The IFS’s senior research economist, Ben Waltmann, said: “This is welcome news for graduates: recent graduates with a typical student loan balance will see about £100 less in interest added to their balance over the first three months of the coming academic year compared with the policy as announced in June.

“However, only the minority of mostly high-earning graduates set to pay off their loans in full will ever actually benefit from this; most graduates’ repayments will never be affected. And even graduates who do pay off in full will typically not see their repayments fall for decades yet.

“Importantly, this does nothing at all to protect current students from the rising cost of living.

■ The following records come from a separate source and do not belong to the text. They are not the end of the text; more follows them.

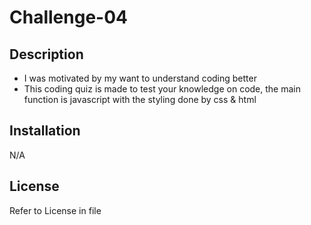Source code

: # Challenge-04

## Description

- I was motivated by my want to understand coding better
- This coding quiz is made to test your knowledge on code, the main function is javascript with the styling done by css & html

## Installation

N/A

## License

Refer to License in file
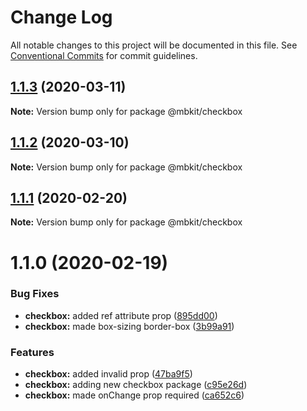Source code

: # Change Log

All notable changes to this project will be documented in this file.
See [Conventional Commits](https://conventionalcommits.org) for commit guidelines.

## [1.1.3](https://github.com/mindbody/design-system/compare/@mbkit/checkbox@1.1.2...@mbkit/checkbox@1.1.3) (2020-03-11)

**Note:** Version bump only for package @mbkit/checkbox





## [1.1.2](https://github.com/mindbody/design-system/compare/@mbkit/checkbox@1.1.1...@mbkit/checkbox@1.1.2) (2020-03-10)

**Note:** Version bump only for package @mbkit/checkbox





## [1.1.1](https://github.com/mindbody/design-system/compare/@mbkit/checkbox@1.1.0...@mbkit/checkbox@1.1.1) (2020-02-20)

**Note:** Version bump only for package @mbkit/checkbox





# 1.1.0 (2020-02-19)


### Bug Fixes

* **checkbox:** added ref attribute prop ([895dd00](https://github.com/mindbody/design-system/commit/895dd00bec6b4195ca142087cce7c1470b819095))
* **checkbox:** made box-sizing border-box ([3b99a91](https://github.com/mindbody/design-system/commit/3b99a91d60448f763ac11efd4194d06b75b667cb))


### Features

* **checkbox:** added invalid prop ([47ba9f5](https://github.com/mindbody/design-system/commit/47ba9f597fcc4f149a4eb3f6c1052fc8665ba396))
* **checkbox:** adding new checkbox package ([c95e26d](https://github.com/mindbody/design-system/commit/c95e26d9ab9a3ce31b09ed721306c8e0dadc6608))
* **checkbox:** made onChange prop required ([ca652c6](https://github.com/mindbody/design-system/commit/ca652c6f6f758d52c8585df3af7ead31d4b363d9))

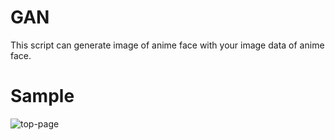 # GAN
This script can generate image of anime face with your image data of anime face.

# Sample
![top-page](https://github.com/reppy4620/GAN/blob/master/392_60.jpg)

Merely because of errors in inflation forecasts, student living cost support is set to reach its lowest level for at least seven years in the coming academic year.

“Unless the government changes course, students from the poorest families will be at least £100 out of pocket a month.”

Andrea Jenkyns, minister for skills, further and higher education, said: “We understand that many people are worried about the impact of rising prices and we want to reassure people that we are stepping up to provide support where we can.

“Back in June, we used predicted market rates to bring forward the announcement of a cap on student loan interest rates down from an expected 12% and we are now reducing the interest rate on student loans further to 6.3%, the rate applying today, to align with the most recent data on market rates.”

A spokesperson for the Student Loans Company said the change in interest rates would be applied automatically. Student loan interest rates will be reviewed again in December.

• This article was amended on 10 August 2022 to make clear that the changes apply in England and Wales only.